The biggest argument against plant-based eating (especially in my world of fitness) is that plant based proteins are a lower protein source, and it is nearly impossible as a plant-based eater to get your daily recommended intake of protein. Let's explore this a little bit, and see if eating plant-derived protein is as effective.
WHAT IS PROTEIN
It is very important to understand what protein is and how it affects the body. Here are some fast facts about protein:
-Protein is an essential part of our diet. It helps build, repair and maintain the body's structures
-Protein is not 'stored' in the body (like fat and carbohydrates are), so it must be consumed throughout the day in our diet
-Proteins are made up of amino acids. There are 22 types of amino acids and 9 of them are ESSENTIAL (meaning the body does not produce them)
-A complete protein (what we strive for) is made up of all 9 of these essential amino acids
ANIMAL VS PLANT PROTEIN
One of the main differences between animal and plant protein involves amino acid contents. Remember, we are looking for 'complete' proteins (with all 9 essential amino acids) in order to promote healthy muscle, skin, and other tissue development.
Here are some foods which contain complete proteins:
-Fish
-Eggs
-Red Meat
-Dairy
-Whey
-Poultry
-Quinoa
-Buckwheat
Nearly ALL of them are animal products! Quinoa and Buckwheat are the only 2 plant-based options that make the list.
Now what about other plant-based options to make complete protein?
Most plant-based proteins are incomplete, meaning they are missing 1 or more of the 9 essential amino acids. When getting protein from plant-based sources, it becomes very important to have a wide variety of plant protein throughout the day to ensure you are making a complete protein. Combining these incomplete plant-based protein sources will result in satisfying your daily dose of complete proteins. Make sure you are mixing and matching your plant protein options.
Here are some plant-based protein options:
-lentils
-nuts
-beans
-legumes
-soy (edamame, tofu, tempeh)
-hemp
-rice
-peas
-rice/pea protein powder
Keep in mind that women should be consuming 30g of protein per meal, and men 50g per meal. It IS possible to get complete proteins (with all 9 essential amino acid) and enough protein when combining options!
PROTEIN AND WORKING OUT
Protein helps repair muscles after a rigorous workout.
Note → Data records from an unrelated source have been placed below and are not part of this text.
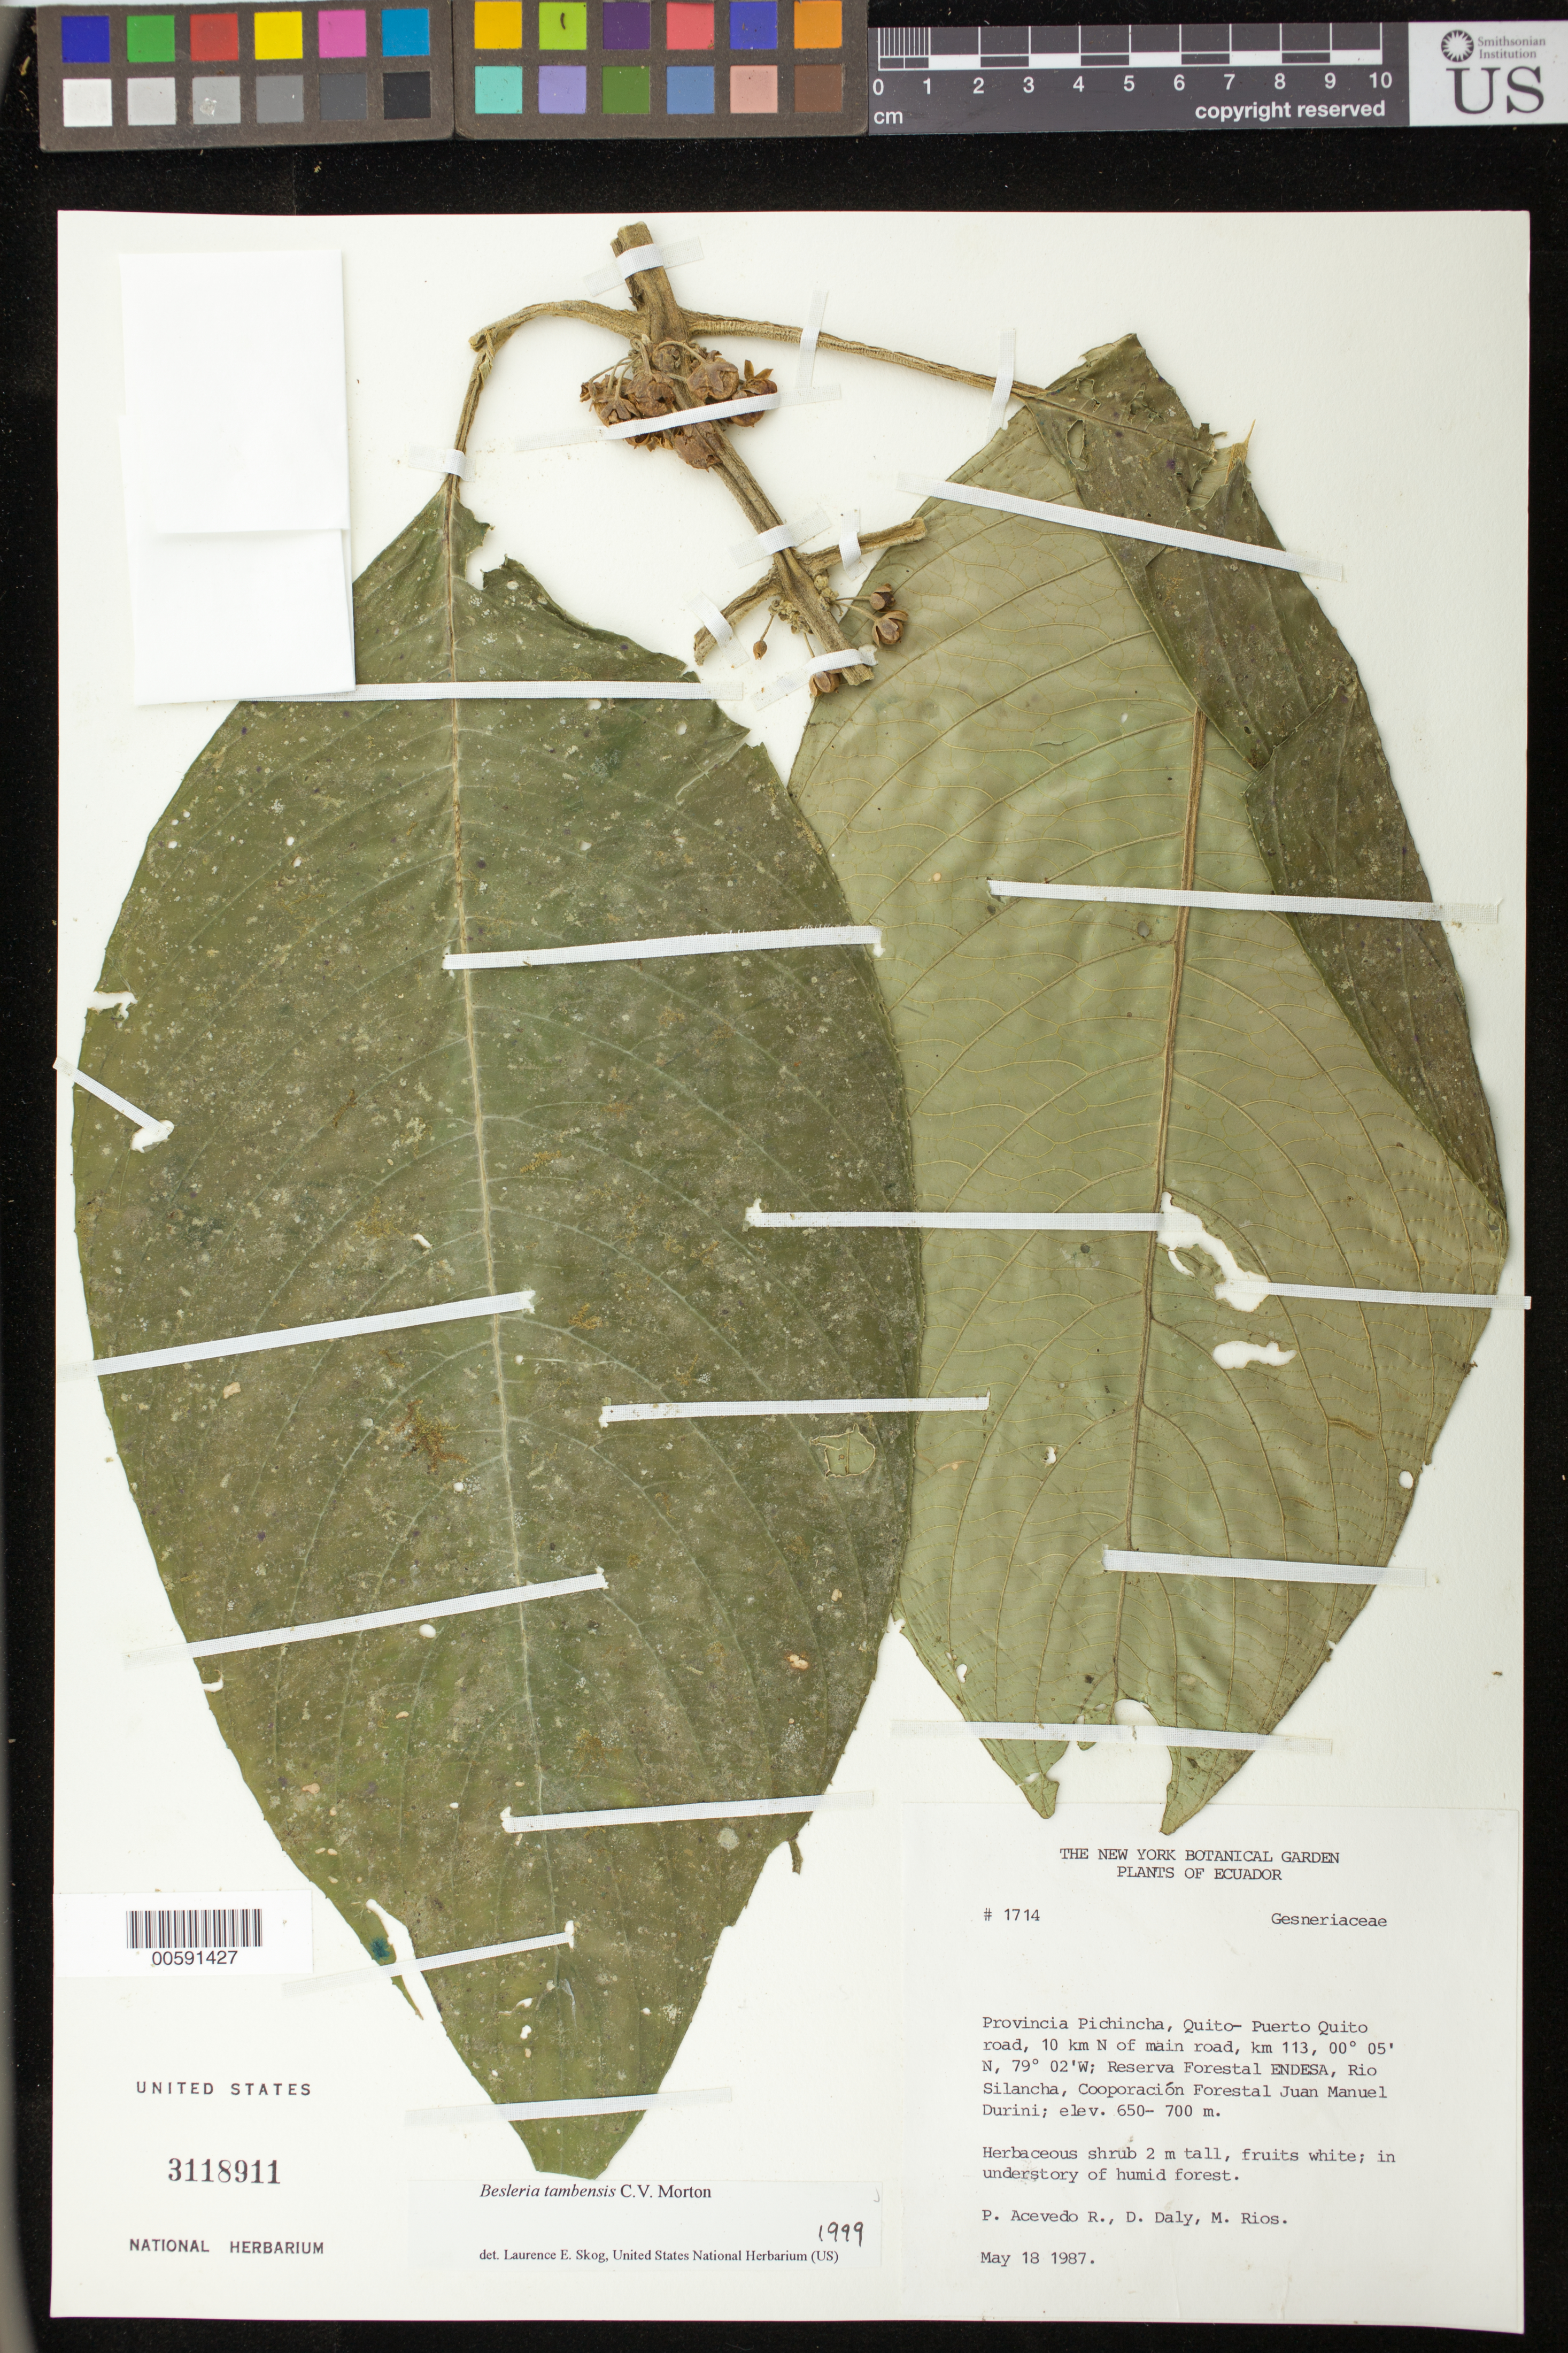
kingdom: Plantae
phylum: Tracheophyta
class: Magnoliopsida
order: Lamiales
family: Gesneriaceae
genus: Besleria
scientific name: Besleria tambensis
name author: C.V. Morton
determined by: Skog, Laurence E.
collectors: P. Acevedo-Rodr., D. C. Daly & M. Rios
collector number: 1714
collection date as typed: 18 May 1987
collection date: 1987-05-18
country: Ecuador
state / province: Pichincha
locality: Quito - Puerto Quito road, 10 km N of main road, km 113, Reserva Forestal ENDESA, Rio Silancha, Cooporación Forestal Juan Manuel Durini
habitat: In understory of humid forest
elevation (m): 650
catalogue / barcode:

Many athletes and exercise enthusiasts turn to Whey protein after a workout, which is an animal product. As a plant-based eater, there are many alternatives to Whey.
For example, a smoothie with pea/rice protein powder with nut butter and hemp seeds.
TAKEAWAY
Simply getting enough protein should be a more important focus than where the protein is coming from.
Eating a wide variety of foods will help ensure a plant-based eater gets all 9 essential amino acids, AND a healthful balance of other vital nutrients.